Scaling Implementation Strategy
Cloning Process for New Categories
Step 1: Handler Creation
// Copy and rename the trio:
generateSparkFollowupQuestions.ts → generateInquiryAsStoryFollowupQuestions.ts
saveSparkFollowupRound.ts → saveInquiryAsStoryFollowupRound.ts
generateSparkSynthesis.ts → generateInquiryAsStorySynthesis.ts
Step 2: Prompt Adaptation
- Update system instructions with category-specific pedagogical goals; test via model's prompt management tools, such as Vertex AI
- Modify question schemas to reflect subcategory structure
- Define JSON schema for structuring output (useful for display and database ledger)

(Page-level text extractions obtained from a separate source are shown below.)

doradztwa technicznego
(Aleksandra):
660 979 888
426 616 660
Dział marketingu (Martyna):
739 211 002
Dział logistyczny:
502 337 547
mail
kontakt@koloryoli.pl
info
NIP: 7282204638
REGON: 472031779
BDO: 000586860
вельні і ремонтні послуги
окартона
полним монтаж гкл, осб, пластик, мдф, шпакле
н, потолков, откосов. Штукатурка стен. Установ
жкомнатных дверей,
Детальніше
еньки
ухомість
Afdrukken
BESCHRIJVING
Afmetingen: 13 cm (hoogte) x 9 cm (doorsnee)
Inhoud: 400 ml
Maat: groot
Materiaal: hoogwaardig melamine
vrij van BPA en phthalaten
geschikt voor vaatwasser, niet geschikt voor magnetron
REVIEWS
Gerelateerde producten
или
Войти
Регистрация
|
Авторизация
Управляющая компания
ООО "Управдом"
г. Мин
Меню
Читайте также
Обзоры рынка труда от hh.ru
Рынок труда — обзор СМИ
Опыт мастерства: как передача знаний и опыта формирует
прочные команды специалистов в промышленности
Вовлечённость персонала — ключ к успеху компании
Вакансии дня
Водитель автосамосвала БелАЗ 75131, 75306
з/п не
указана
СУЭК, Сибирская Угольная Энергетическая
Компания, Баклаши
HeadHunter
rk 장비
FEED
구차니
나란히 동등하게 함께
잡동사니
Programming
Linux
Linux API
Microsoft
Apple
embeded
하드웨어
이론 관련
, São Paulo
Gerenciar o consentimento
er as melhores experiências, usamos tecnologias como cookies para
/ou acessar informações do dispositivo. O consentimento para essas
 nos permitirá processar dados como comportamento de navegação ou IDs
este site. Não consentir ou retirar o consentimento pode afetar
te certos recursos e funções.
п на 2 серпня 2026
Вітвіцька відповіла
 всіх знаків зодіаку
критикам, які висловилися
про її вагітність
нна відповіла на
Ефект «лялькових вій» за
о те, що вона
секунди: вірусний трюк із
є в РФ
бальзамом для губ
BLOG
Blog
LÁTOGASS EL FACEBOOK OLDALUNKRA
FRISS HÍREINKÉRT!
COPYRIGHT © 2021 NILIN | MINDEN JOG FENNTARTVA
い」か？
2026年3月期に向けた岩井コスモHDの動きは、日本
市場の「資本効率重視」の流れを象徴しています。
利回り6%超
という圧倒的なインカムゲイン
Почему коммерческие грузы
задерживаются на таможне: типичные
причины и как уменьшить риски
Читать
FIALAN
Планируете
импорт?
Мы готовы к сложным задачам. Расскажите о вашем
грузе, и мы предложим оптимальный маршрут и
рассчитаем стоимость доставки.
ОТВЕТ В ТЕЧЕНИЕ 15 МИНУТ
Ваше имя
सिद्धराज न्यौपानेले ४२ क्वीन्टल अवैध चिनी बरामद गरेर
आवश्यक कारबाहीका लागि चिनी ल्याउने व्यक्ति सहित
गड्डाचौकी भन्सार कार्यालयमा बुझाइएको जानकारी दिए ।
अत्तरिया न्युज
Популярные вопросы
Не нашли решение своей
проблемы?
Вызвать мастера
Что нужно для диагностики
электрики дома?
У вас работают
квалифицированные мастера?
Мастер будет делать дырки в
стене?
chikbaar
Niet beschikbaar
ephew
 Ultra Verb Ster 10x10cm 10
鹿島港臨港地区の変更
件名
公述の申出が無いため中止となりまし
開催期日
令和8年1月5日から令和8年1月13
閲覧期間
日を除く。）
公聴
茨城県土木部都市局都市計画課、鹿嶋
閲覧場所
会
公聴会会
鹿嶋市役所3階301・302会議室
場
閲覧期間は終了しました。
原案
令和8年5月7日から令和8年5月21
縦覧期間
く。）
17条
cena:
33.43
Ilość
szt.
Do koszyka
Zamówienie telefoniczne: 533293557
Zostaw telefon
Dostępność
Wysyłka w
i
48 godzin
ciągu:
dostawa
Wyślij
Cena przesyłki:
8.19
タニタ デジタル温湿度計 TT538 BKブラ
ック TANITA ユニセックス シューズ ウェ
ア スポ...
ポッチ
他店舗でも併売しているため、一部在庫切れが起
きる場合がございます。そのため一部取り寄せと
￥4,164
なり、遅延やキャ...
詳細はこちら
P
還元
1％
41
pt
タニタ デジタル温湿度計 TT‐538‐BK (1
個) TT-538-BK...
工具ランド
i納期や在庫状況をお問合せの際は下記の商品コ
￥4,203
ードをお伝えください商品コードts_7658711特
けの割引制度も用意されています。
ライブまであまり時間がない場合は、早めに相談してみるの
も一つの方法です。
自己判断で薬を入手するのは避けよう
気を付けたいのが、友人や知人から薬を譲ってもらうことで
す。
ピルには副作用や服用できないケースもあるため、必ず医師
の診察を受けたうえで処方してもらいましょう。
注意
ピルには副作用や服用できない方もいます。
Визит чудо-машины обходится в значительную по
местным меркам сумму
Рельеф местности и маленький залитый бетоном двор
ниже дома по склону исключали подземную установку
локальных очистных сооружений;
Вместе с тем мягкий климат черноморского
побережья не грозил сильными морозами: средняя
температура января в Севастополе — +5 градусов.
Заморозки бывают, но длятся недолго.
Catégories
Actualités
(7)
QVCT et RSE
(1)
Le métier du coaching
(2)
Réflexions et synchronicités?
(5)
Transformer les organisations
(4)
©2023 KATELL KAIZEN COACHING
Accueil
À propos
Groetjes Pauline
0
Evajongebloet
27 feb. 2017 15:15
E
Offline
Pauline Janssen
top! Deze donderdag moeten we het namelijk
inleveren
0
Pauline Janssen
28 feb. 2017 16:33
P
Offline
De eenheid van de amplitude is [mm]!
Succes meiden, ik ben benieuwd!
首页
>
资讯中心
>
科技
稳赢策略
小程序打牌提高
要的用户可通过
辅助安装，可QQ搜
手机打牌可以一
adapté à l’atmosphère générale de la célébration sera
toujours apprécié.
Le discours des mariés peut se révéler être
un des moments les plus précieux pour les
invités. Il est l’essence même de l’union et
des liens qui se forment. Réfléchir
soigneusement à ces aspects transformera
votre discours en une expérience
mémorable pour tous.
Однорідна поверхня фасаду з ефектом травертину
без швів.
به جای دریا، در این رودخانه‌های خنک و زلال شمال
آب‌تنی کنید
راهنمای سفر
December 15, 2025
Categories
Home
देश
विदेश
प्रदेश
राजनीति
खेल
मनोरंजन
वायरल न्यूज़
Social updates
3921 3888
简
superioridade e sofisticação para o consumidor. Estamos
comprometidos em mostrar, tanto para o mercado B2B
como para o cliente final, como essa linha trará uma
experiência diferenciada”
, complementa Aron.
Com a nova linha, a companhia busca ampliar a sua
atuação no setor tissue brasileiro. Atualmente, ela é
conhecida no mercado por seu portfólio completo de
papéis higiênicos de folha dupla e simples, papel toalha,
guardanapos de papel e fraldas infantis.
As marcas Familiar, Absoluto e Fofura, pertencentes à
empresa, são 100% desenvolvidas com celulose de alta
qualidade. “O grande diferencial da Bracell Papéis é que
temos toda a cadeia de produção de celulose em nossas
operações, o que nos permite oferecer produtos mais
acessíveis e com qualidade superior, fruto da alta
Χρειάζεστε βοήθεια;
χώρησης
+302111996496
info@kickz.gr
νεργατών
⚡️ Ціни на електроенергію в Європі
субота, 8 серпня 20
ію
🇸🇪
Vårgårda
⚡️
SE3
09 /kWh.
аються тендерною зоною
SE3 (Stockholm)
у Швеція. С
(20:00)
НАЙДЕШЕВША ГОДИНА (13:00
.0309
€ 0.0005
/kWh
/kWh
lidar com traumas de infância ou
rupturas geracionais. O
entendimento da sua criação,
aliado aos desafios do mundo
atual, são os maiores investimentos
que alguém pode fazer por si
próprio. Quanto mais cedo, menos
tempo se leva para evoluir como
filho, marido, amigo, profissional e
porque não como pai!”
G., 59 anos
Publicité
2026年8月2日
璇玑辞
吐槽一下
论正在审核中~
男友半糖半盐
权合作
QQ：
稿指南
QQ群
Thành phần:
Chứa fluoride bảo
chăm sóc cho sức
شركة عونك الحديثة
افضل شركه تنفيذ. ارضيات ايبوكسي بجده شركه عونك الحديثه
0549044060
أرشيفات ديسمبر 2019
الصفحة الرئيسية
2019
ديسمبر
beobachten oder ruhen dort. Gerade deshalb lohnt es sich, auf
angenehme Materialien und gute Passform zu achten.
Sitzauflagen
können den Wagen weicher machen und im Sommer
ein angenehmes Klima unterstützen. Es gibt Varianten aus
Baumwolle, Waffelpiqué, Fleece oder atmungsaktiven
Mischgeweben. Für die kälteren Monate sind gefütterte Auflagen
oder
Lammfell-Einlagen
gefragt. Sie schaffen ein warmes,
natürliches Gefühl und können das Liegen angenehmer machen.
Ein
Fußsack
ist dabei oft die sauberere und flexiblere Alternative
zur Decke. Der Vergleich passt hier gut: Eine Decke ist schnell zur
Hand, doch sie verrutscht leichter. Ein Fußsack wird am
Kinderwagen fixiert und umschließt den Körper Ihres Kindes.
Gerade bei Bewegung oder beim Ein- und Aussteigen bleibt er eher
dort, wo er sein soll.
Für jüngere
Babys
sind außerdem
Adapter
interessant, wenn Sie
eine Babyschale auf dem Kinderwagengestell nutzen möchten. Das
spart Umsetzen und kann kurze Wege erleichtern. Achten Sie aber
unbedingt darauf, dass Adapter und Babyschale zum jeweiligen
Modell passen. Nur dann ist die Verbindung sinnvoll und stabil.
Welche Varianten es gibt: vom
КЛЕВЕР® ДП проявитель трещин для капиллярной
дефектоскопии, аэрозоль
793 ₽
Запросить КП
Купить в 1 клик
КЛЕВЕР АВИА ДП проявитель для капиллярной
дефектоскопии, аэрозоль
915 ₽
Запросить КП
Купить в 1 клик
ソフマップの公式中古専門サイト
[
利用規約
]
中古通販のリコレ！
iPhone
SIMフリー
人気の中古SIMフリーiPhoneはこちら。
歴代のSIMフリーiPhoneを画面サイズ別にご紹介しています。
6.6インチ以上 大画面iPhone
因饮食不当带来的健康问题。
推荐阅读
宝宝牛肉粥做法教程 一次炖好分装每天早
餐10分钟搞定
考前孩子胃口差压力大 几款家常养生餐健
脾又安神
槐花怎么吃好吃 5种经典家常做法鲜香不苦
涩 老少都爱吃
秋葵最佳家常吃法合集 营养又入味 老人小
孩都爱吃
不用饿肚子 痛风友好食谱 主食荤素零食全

- Adjust synthesis prompts for category lens focus
Step 3: UI Component
// Copy and adapt:
spark-of-inquiry.tsx → inquiry-as-story.tsx
// Update: category constants, API endpoints, route handlers
Step 4: Routing Integration
- Add route:
/pages/movement1/deep-dive/inquiry-as-story.tsx - Update deep-dives dashboard to enable new category
Database Considerations
No schema changes are required. The same tables support all categories through the category_selected field. Categories are differentiated by string values:
"Spark of Inquiry"
"Inquiry as Story"
"Stakes and Significance"
"Puzzles and Unknowns"
"Listeners and Lens"
"Production Lab"
Developer Implementation Guide
Adding a New Category: "Inquiry as Story"
1. Create Handlers
- Clone spark handlers, update imports and category constants
- Develop new prompts with inquiry-as-story specific content
- Update API endpoints in handler file names
2. Create UI Component
- Copy
spark-of-inquiry.tsxtoinquiry-as-story.tsx - Update category constant and page title
- Change API endpoint calls to new handlers
3. Update Dashboard
- Enable "inquiry-as-story" category in deep-dives page
4. Test End-to-End
- Verify question generation with category-specific content
- Test 4-round completion flow
- Confirm synthesis generation and export functionality
Quality Assurance Checklist
Data Integrity:
- Session ID properly links to original completed session
- Category selection correctly stored and retrieved
- Round progression follows 1→2→3→4 sequence
- AI metadata captured at each step
User Experience:
- Question randomization working per session
- Loading states appropriate for AI generation
- Error handling for network/API issues
- Export functionality generates complete reports
AI Integration:
- Prompts generate category-appropriate questions
- Token usage tracked and displayed educationally
- Thought summaries provide meaningful observability into computational processes
- Synthesis reflects category-specific analytical lens
System Benefits
For Students
- Analytical Flexibility: Same topic, multiple perspectives
- Depth Over Breadth: Focused exploration of a single dimension
- Metacognitive Awareness: Encountering different ways of seeing the same research problem
- Portfolio Generation: Exportable documentation of inquiry processes
- Expressive Versatility: The core inquiry process adapts to various final formats, from podcasts to essays, strengthening transferable communication skills
- Post-Prompt Prompting: Students analyze AI output and experiment with prompting strategies based on analytical directions they want to explore; they create their own deep dives
For Instructors
- Modular Assignment Design: Mix and match categories based on course goals
- Media-Agnostic Scaffolding: Tailor assignments for different final outputs (written, audio, visual) using the same consistent inquiry tool
- Assessment Granularity: Track student engagement with specific analytical frameworks
- Scaffolding Control: Students complete foundational work before accessing extensions
For Researchers
- Pedagogical Data: How different analytical lenses affect student reasoning
- AI Interaction Patterns: Token usage and engagement across categories
- Longitudinal Analysis: How perspective-taking develops over time
Adding new deep dive categories requires minimal technical overhead. The pedagogical integrity of the framework comes from the prompts, and prompts are the part that changes.